4. Results and Discussion

The results (Figure 3a–d) demonstrate that the proposed model achieves accuracy ranging from 95% to 99% across all agricultural reservoirs, indicating effective segmentation of water and background in the image data. Regarding evaluation metrics, most accuracies ranged from 0.92 to 0.99.

Figure 4 illustrates the water segmentation images of the estimated results obtained from the proposed model. Water areas segmented by the model are highlighted as a blue overlay, while the actual water boundary is represented in red. The M-reservoir exhibited the highest accuracy, attributed to the relatively low complexity of the image data. Conversely, in all other reservoirs, most predictions were accurate during daylight hours with high resolution and good weather conditions, but some inaccuracies occurred, as depicted in Figure 4b. The challenges in segmentation stemmed from various factors, including different colors of the water surface due to shadows (observed in M-reservoir and Y-reservoir), the obstruction of CCTV due to severe weather conditions (seen in G-reservoir), and excessive light reflection on the water surface (C-reservoir) due to stronger sunlight compared to other days. Moreover, challenges arose from low resolution during night-time. To enhance performance and prevent potential misclassification in water level estimation, increasing the diversity of image data samples is crucial.

5. Conclusions

This study introduced a novel method for estimating water levels using CCTV image data from agricultural reservoirs. By leveraging transfer learning from Liang et al. [4], specialized for water image segmentation, this study explored the applicability of deep semantic neural networks.
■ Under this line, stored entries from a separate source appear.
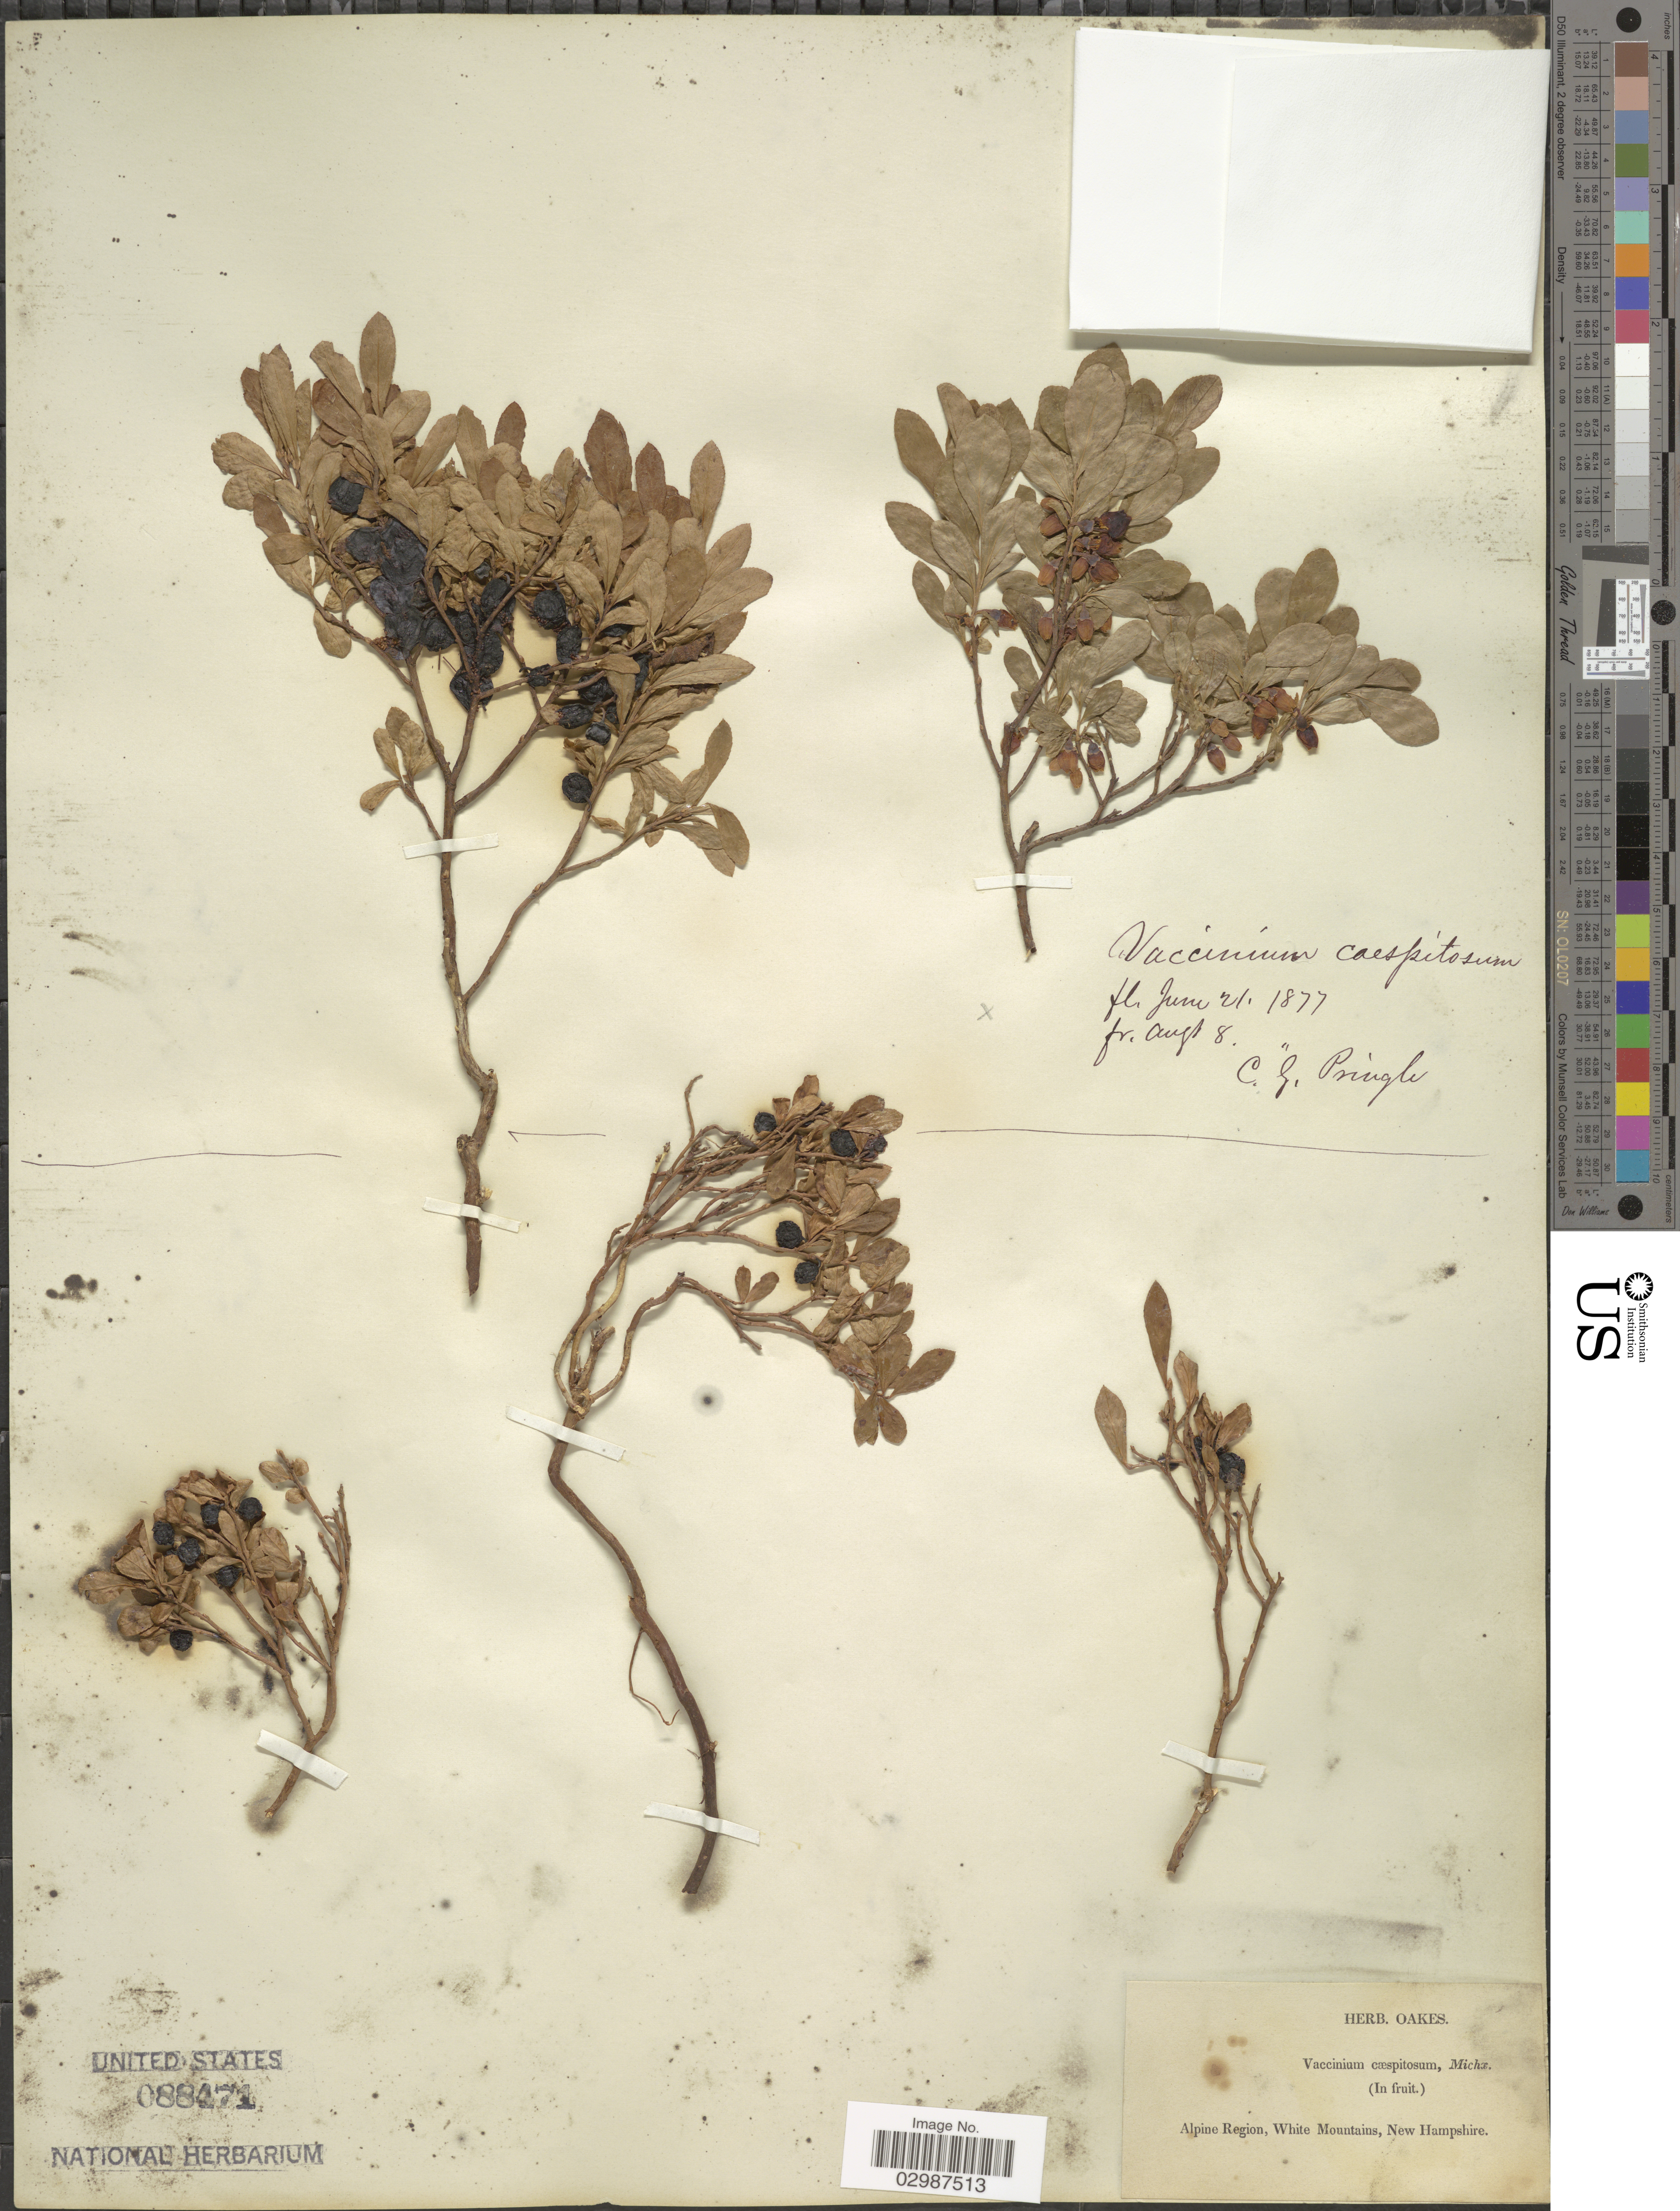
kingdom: Plantae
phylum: Tracheophyta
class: Magnoliopsida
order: Ericales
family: Ericaceae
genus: Vaccinium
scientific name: Vaccinium caespitosum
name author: Michx.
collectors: C. G. Pringle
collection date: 1877-06-21/1877-08-08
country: United States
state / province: New Hampshire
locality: Alpine Region, White Mountains.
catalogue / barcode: US 88471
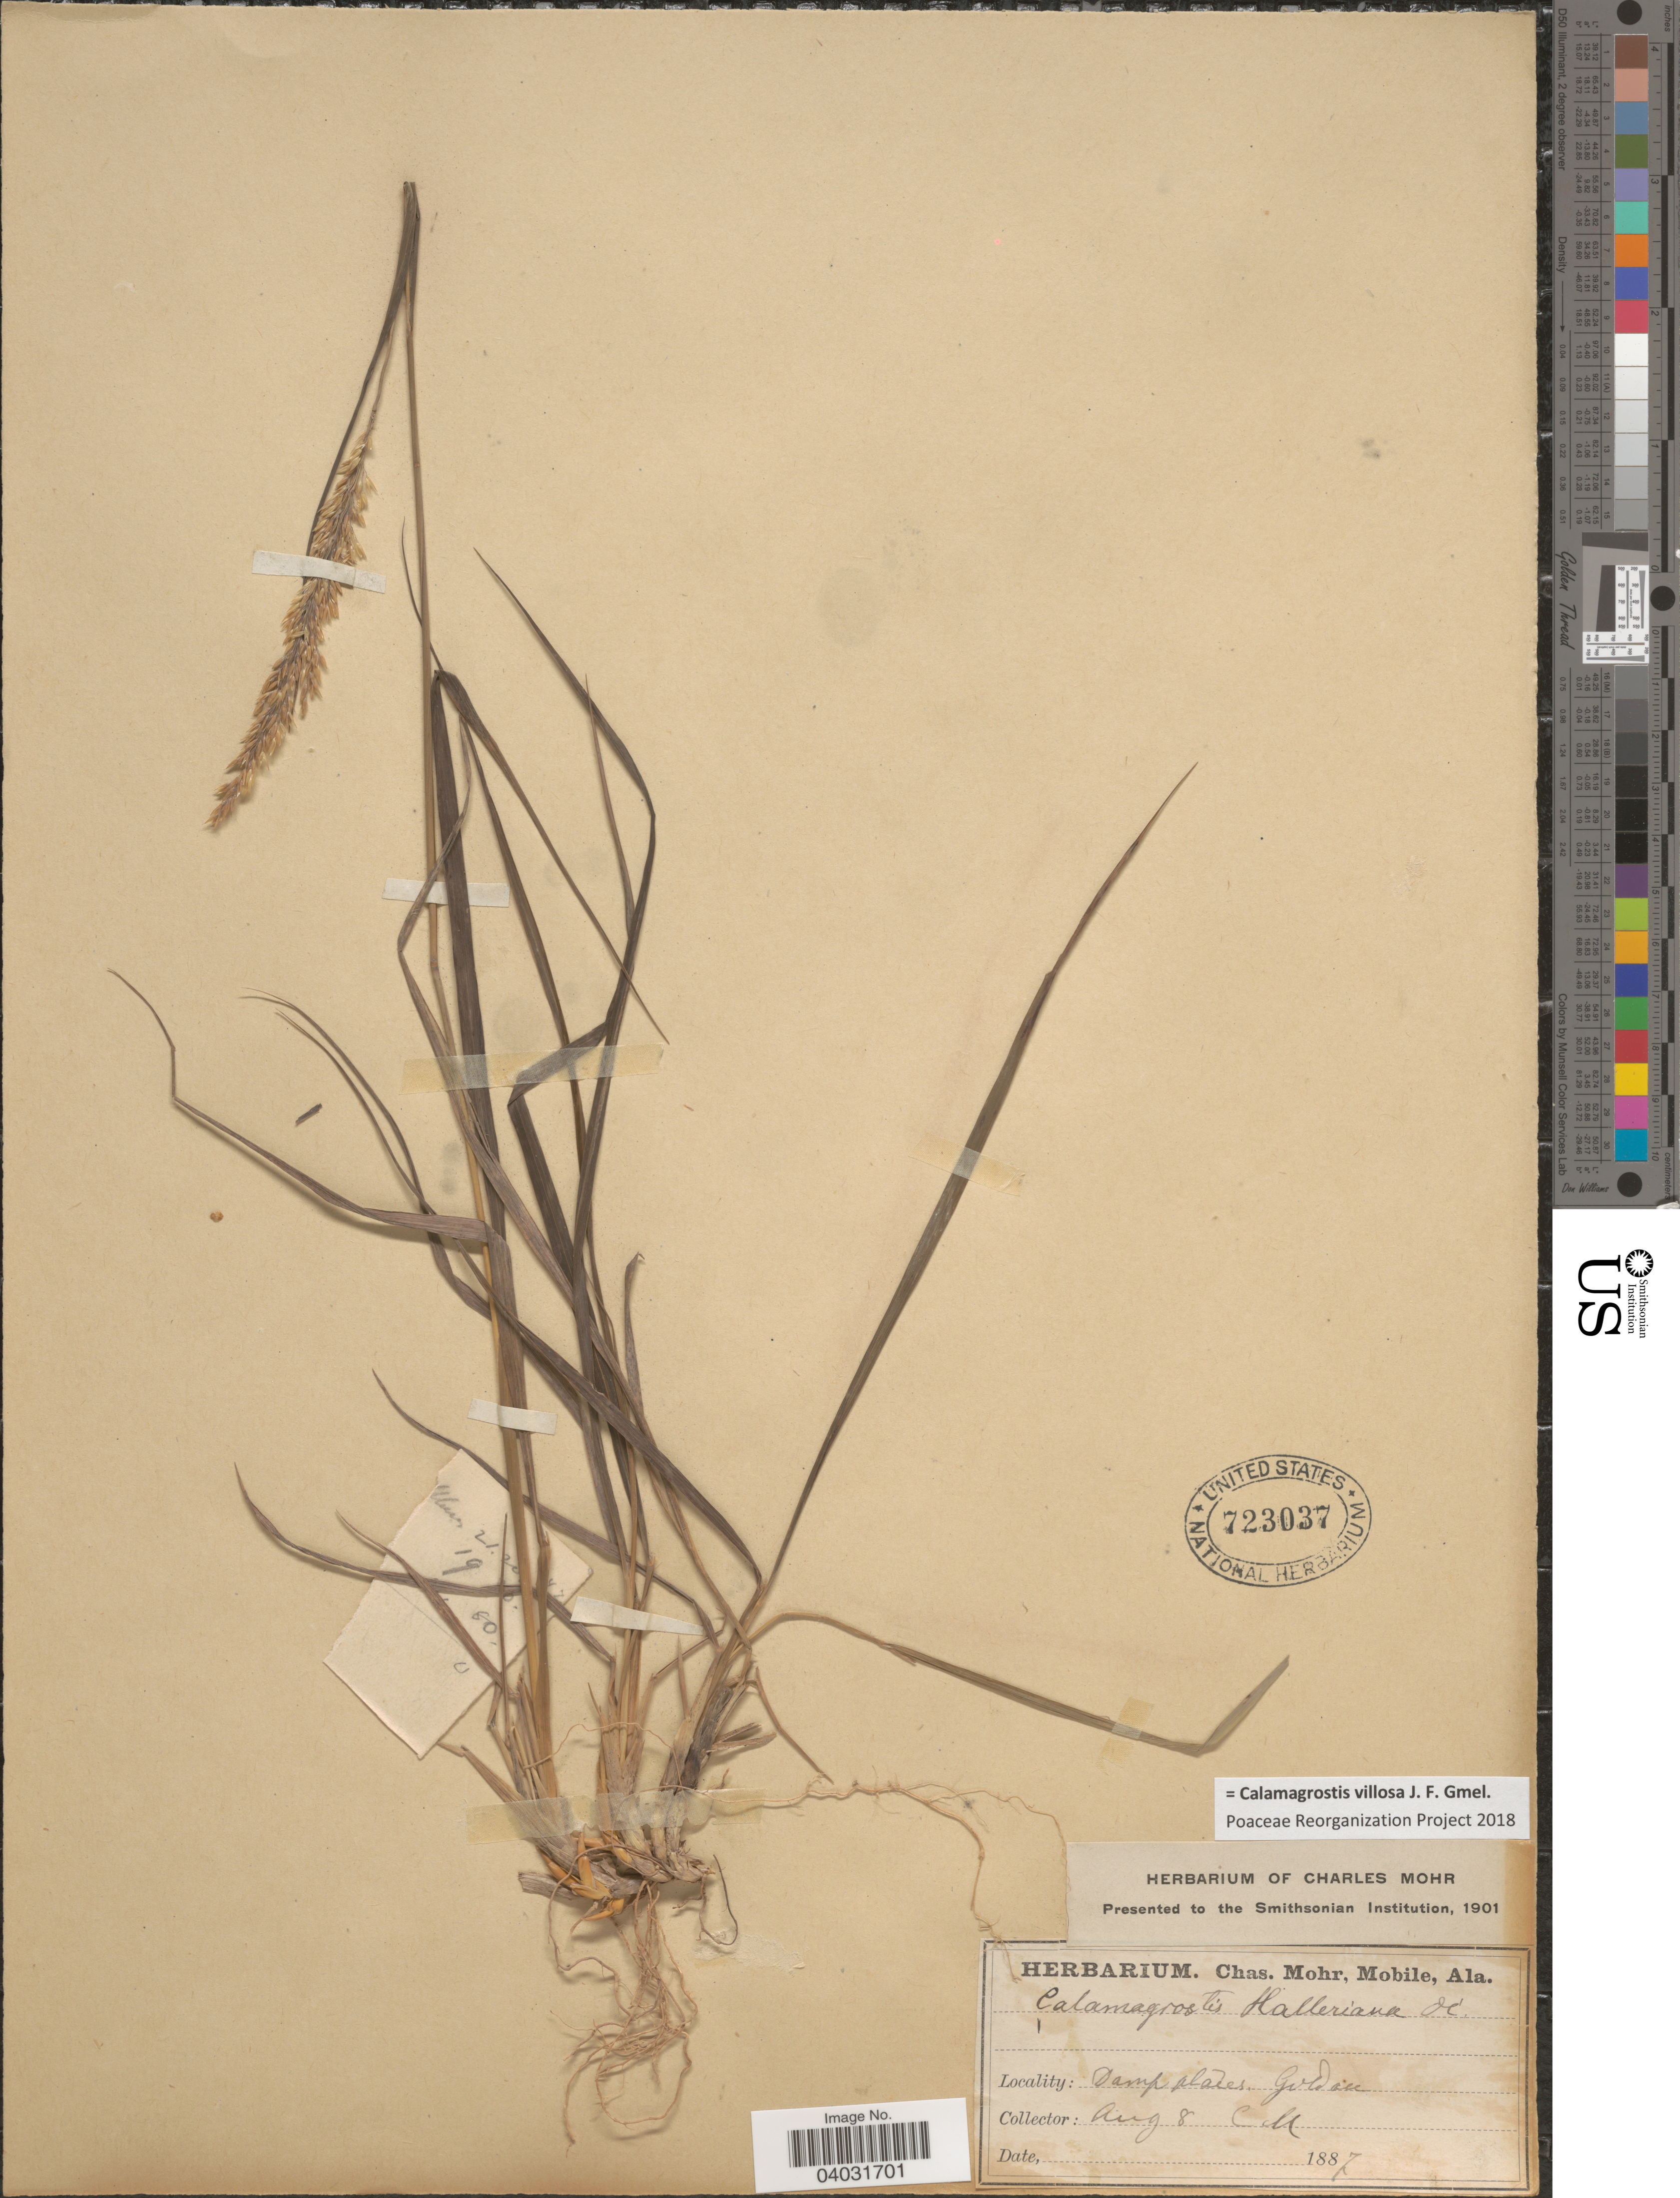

Evaluation with CCTV image data from four agricultural reservoirs showed segmentation accuracy ranging from 95% to 99%. Accurate predictions were mainly observed in straightforward conditions or during daylight with high resolution, while inaccuracies were often due to obstacles, intense sunlight causing reflections, adverse weather, or low-resolution night-time images. Enhancements are expected through strategies like long-term data collection and diversified collection under various conditions. This research demonstrates the potential and advancement of the water level estimation process by accurately and efficiently estimating the water levels of agricultural reservoirs through image segmentation.